Ukash virus Removal Instructions
Step 1: Reboot in Safe Mode with Networking
To restart your computer in Safe Mode with networking:
Restart your computer.
When you see the computer manufacturer's logo, press and hold the F8 key.
On the Advanced Boot Options screen, use the arrow keys to highlight Safe Mode with Networking, and then press Enter.
Log on to your computer with a user account that has administrator rights.
Step 2: Stop Ukash virus processes
In order to stop Ukash virus from interfering with our removal procedure, we need to end and kill its processes. For this, we will use a FREE powerful utility called RogueKiller.
RogueKiller (by Tigzy) is a tool written in C++, which scans the running processes, and kills those which are malicious. This tool was developed based on speed execution, which will clean the running processes before being killed.

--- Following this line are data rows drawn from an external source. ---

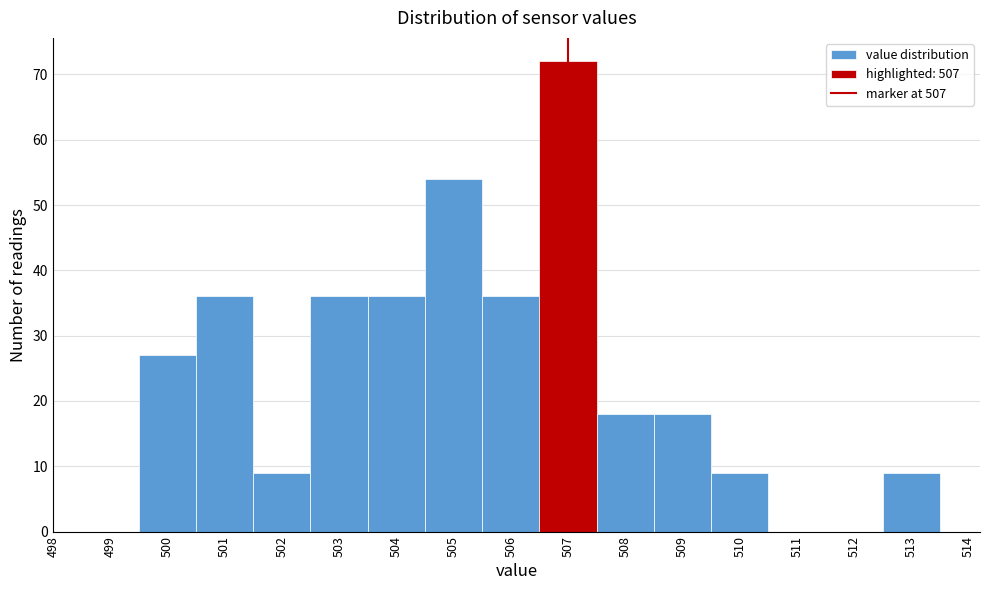

Reading left to right, list every bar in this chart as the range it spans on the x-axis followed by its height. The values are not printed on the chart, so give them approximately, as read against the axis.

499.5 to 500.5: 27
500.5 to 501.5: 36
501.5 to 502.5: 9
502.5 to 503.5: 36
503.5 to 504.5: 36
504.5 to 505.5: 54
505.5 to 506.5: 36
506.5 to 507.5: 72
507.5 to 508.5: 18
508.5 to 509.5: 18
509.5 to 510.5: 9
510.5 to 511.5: 0
511.5 to 512.5: 0
512.5 to 513.5: 9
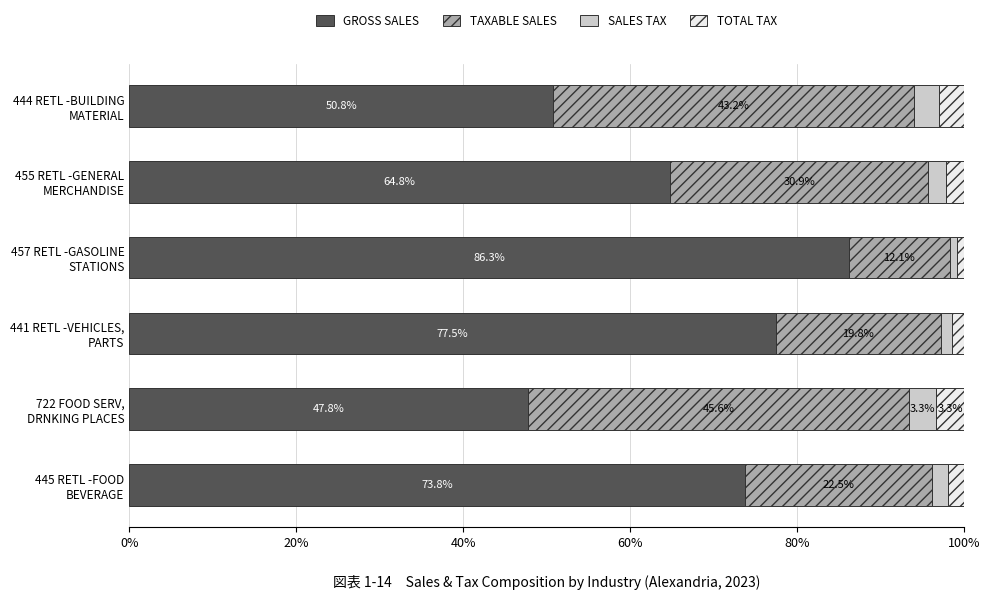

What is the highest value of the GROSS SALES series?

86.3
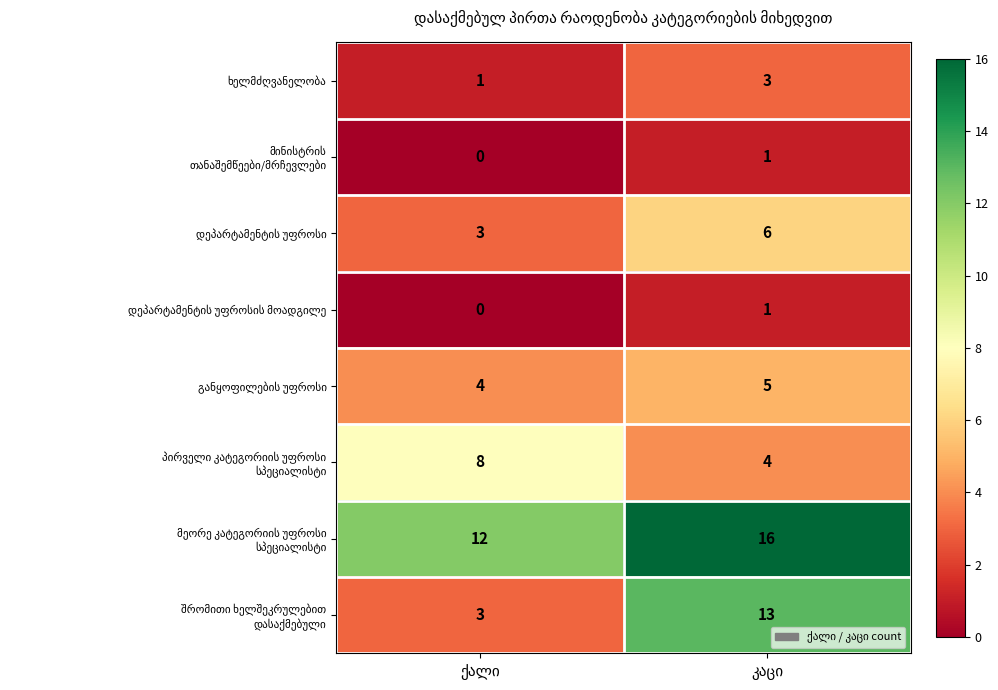

What is the maximum value shown in the chart?

16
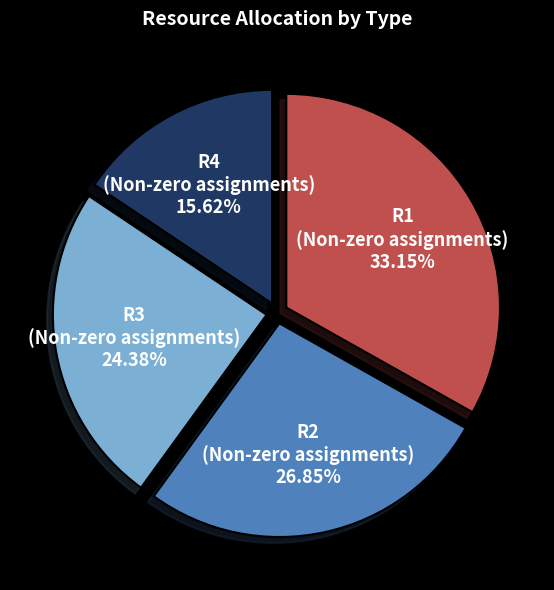

How many slices are in this pie chart?

4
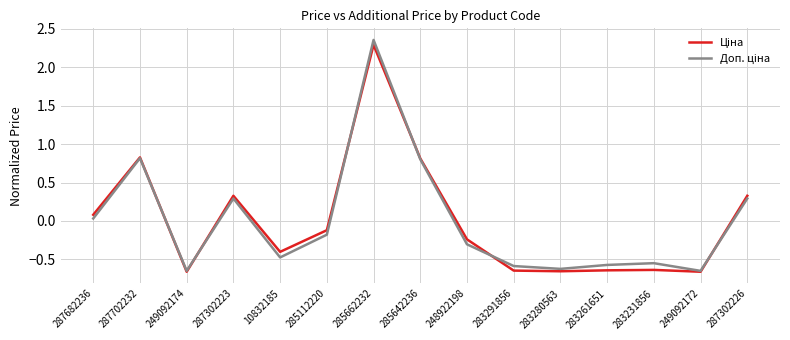

Does the chart display data point markers on the line(s)?

No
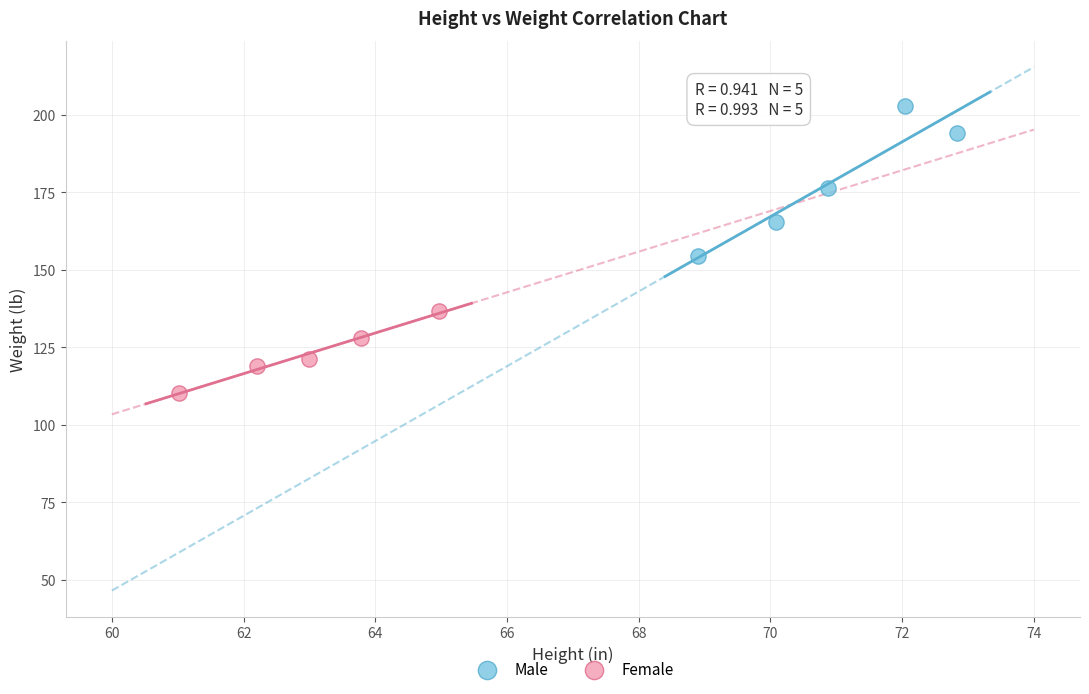

Which series has the largest Y range (max minus min)?

Male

To terminate Ukash virus process:
Always in Safe Mode Download RogueKiller to your desktop from the following link:
RogueKiller Download link
RogueKiller is a portable application, so you don't need to install anything.
Ukash virus may block all executable files, so when you launch the RogueKiller file, it will execute itself. So Rename RogueKiller.exe to RogueKiller.com or winlogon.exe or iexplore.exe
At this point a "pre-scan" will complete and stop any malicious process. Also a list of options will appear along the right-hand side.
Step 3: Remove Ukash virus registry keys
To remove Ukash virus malicious registry entries, we will need RogueKiller again.
RogueKiller also checks for rogue Registry entries, rogue drivers, and Master Boot Record (MBR) issues, so rootkits will be cut.
RogueKiller can also fix and restore a Host file, delete any Proxy entries, repair shortcut problems and unhide files.
CAUTION: This tool is not for beginners. In this step we will ONLY use the Registry tab.
To Delete Ukash virus Registry entries:
Always in Safe Mode run a scan, open RogueKiller and click on Scan.
After a while, you should see a screen with scan results like the following one:
Click on the Registy tab, then click on the Delete button.
Don't Reboot you computer yet, please stay in Safe Mode.
Step 4: Remove Ukash virus files
Malwarebytes Anti-Malware is simply the best known FREE malware removal tools online.
To remove Ukash virus files:
Download Malwarebytes to your desktop from the following link:
Malwarebytes Anti-Malware Download link
Just Follow the easy setup process. Do not make any changes to the default settings
When the setup is finished, make sure you leave both the Update Malwarebytes Anti-Malware and Launch Malwarebytes Anti-Malware checked.
You can check or uncheck the Enable free trial of Malwarebytes Anti-Malware PRO as the malware removal is FREE.
Then click on the Finish button. If Malwarebytes prompts you to reboot, please do not do so.
When Malwarebytes is launched, it will ask you to update the databse. Just click OK.
On the Scanner tab,select Quick scan and then click on the Scan.
When the scan is finished a message box will appear, click OK to continue.
Then the screen results will show the various malware infections including Ukash virus that Malwarebytes has found on your computer.
the image below is just an example, your results will be different.
Click on the Remove Selected button.
After Malwarebytes has finished the removal of Ukash virus, you will get a message stating that you need to reboot your computer.
Just Do so, and restart your computer in Normal Mode.
Step 5: Check for any Ukash virus left over
To make sure that your computer is now completely free of Ukash virus, redo a Malwarebytes scan in Normal Mode.
After your are finished, Reboot your PC as asked by Malwarebytes anti-malware.